Monday, Mar. 10, 1947
Light Up in London
Reader's Digest was the first U.S. magazine to be printed in Britain after the wartime blackout. Last week the second one popped up in London bookstores. Unlike the Digest (circ. 11 million), the second U.S. entry--Partisan Review--is a highbrow magazine almost as unfamiliar to most Americans as it is to Britons. But it quickly sold out.
To such English intellectuals as Critic George Orwell and Editor Cyril Connolly, the bi-monthly Partisan Review is the voice of the U.S. intellectual Left. If so, it is a small (circ. 6,500) and often confused voice. Once Communist, it shifted to quasi-Trotskyite, is now vaguely Marxian (but anti-Stalinist), and more literary than partisan. In its 13 years it has published such U.S. writers as John Dos Passos, James T. Farrell, and Gertrude Stein.
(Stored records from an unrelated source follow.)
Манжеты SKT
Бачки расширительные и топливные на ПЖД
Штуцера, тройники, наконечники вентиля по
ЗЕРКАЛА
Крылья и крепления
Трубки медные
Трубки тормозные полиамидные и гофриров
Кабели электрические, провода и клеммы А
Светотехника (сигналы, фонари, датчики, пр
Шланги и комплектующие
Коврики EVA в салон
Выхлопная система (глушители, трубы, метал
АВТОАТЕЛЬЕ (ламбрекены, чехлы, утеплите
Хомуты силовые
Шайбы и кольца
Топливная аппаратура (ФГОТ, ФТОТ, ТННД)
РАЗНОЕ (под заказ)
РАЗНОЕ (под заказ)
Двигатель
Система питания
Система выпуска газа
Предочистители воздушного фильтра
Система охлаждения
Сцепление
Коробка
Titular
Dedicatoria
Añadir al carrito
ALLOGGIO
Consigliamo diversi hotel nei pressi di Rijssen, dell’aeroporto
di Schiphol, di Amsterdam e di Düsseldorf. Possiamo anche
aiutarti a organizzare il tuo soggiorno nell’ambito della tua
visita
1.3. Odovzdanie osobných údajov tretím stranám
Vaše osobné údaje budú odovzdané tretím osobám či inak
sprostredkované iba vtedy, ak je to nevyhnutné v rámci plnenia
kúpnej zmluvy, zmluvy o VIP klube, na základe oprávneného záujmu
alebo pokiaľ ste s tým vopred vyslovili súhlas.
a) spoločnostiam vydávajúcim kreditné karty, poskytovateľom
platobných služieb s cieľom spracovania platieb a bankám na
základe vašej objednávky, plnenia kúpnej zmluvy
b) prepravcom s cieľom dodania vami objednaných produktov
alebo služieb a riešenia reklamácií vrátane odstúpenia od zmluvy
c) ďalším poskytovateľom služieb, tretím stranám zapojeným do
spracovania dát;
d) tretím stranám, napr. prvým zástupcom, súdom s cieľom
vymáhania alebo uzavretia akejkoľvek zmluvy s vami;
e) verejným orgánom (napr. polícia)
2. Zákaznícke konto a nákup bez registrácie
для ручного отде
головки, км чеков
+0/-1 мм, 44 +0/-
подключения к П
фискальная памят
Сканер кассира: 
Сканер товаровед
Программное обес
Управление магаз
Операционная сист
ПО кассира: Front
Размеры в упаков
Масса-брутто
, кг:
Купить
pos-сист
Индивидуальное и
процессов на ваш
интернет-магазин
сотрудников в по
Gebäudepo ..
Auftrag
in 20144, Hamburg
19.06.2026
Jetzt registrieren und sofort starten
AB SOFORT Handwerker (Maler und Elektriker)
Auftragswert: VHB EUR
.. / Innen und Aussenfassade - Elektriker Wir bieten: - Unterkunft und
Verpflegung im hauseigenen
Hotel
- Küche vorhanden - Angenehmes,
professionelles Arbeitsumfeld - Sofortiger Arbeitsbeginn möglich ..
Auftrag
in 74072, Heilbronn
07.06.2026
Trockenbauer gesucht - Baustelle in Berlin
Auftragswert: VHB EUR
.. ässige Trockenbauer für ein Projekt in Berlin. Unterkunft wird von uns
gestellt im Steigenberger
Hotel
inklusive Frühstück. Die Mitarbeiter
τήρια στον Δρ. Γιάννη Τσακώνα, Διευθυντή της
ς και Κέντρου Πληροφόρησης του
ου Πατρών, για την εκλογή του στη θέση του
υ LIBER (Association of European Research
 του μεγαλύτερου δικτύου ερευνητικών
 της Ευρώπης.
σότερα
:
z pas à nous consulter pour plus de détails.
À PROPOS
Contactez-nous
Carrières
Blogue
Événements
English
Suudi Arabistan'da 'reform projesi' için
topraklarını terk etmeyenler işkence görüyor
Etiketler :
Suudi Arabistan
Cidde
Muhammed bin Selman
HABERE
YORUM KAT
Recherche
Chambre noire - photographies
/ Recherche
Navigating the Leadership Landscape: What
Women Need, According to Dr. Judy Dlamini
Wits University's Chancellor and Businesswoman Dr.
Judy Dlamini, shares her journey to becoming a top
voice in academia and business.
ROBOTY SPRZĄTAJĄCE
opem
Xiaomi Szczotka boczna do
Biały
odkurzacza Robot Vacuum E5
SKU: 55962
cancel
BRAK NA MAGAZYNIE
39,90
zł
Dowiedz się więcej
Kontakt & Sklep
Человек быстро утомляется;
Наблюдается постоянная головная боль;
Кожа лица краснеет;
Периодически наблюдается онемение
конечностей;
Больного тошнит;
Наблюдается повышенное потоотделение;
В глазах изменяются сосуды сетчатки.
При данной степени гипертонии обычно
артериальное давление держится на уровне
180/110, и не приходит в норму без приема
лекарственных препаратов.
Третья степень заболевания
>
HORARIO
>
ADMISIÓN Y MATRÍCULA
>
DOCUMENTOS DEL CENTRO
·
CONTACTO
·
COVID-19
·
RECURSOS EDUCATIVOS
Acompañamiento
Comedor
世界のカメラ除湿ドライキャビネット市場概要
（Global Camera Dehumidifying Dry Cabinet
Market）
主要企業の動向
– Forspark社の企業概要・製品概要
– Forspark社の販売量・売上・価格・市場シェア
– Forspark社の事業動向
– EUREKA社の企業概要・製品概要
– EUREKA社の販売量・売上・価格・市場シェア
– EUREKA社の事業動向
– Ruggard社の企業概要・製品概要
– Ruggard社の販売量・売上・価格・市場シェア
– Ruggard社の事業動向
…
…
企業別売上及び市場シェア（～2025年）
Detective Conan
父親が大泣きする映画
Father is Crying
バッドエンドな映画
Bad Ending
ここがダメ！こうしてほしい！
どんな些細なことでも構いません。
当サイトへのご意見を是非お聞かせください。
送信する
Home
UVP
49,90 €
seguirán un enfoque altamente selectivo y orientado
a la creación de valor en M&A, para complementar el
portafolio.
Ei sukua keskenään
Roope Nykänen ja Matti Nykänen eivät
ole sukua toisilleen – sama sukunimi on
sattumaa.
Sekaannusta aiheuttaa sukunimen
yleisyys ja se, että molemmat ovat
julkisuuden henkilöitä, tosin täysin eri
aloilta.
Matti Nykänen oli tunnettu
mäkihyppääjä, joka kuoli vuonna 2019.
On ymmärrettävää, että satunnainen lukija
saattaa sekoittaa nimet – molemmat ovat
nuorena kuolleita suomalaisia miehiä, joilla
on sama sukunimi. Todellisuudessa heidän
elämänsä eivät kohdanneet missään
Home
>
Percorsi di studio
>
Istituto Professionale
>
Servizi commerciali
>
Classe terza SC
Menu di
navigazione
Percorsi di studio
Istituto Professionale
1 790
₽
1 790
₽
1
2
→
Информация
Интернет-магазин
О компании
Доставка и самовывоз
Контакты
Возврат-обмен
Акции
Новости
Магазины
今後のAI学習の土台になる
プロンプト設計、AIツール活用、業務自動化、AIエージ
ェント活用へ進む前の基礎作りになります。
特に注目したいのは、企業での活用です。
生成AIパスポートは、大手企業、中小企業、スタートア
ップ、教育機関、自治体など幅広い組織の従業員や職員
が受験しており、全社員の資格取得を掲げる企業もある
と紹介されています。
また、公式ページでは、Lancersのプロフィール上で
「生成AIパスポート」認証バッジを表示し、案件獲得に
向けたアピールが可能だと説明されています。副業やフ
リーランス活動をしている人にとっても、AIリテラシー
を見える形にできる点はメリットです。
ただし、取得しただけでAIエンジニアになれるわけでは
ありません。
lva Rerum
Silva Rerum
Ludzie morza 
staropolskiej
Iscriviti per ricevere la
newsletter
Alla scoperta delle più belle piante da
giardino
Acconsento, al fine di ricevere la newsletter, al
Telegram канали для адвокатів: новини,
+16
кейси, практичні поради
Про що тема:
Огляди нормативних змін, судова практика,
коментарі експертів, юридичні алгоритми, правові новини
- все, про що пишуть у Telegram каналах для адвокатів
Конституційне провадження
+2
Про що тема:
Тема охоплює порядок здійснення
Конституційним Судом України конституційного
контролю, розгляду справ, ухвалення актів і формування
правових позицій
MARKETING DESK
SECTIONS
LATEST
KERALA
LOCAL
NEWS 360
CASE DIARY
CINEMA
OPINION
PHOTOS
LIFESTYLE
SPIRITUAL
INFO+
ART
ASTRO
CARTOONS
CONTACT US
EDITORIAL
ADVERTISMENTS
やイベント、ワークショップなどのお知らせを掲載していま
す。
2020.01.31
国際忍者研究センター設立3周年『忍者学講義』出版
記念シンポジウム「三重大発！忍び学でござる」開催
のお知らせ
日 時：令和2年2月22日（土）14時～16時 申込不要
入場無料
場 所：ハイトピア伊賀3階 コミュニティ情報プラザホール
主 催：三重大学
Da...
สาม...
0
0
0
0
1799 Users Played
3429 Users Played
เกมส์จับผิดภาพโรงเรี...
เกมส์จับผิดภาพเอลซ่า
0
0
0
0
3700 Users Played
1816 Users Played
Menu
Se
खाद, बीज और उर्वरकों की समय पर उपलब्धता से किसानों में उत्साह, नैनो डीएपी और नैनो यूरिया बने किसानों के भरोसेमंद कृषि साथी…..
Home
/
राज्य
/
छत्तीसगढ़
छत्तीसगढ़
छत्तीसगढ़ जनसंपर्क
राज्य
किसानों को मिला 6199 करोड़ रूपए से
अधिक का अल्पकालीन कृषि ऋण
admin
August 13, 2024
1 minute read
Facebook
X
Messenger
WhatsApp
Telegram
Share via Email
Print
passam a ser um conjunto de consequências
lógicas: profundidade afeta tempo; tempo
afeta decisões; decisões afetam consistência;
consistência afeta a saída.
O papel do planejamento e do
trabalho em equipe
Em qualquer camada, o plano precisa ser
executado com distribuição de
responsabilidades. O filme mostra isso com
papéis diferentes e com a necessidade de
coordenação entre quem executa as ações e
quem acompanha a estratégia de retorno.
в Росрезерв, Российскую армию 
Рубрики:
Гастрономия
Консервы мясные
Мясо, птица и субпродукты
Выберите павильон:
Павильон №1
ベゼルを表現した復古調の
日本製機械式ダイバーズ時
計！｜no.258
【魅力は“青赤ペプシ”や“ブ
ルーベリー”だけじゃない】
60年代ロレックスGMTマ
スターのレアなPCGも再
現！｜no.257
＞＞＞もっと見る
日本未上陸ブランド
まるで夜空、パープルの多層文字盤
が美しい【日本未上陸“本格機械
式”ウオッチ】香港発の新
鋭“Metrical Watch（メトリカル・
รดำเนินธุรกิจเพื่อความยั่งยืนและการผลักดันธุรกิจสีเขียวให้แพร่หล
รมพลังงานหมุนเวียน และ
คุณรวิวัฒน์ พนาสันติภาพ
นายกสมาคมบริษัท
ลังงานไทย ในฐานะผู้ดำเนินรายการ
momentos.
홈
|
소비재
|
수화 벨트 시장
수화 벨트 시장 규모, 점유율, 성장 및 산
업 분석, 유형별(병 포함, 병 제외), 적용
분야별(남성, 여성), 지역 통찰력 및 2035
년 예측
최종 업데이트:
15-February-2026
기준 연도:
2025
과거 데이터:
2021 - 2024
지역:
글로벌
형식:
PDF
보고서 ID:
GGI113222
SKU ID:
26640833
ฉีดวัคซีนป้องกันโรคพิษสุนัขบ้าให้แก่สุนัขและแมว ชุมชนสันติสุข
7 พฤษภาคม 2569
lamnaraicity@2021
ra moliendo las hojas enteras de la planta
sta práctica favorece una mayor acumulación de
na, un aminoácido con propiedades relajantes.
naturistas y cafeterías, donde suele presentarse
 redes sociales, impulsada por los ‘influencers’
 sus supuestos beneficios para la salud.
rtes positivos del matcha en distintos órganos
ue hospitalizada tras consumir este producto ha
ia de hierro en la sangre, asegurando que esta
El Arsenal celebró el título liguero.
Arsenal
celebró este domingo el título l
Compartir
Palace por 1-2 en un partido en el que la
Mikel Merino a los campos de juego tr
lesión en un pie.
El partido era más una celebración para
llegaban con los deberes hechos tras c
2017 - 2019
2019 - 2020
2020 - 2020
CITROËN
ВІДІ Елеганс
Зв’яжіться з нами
Because he admires the Partisan Review so much, Editor Connolly, who publishes London's highbrow Horizon, had 1,000 photo-offset copies of Review printed, and sold them at cost (35. 6d.). Said one Bloomsbury bookseller: "American intellectuals have so much vitality that it just forces itself out from inside them, while ours just seem to be writing off the top of their minds. Why, when people have discovered Partisan Review on the shelf, their eyes have lit up with pleasure, and as you know people's eyes don't light up any more, what with the dawn of the ice age."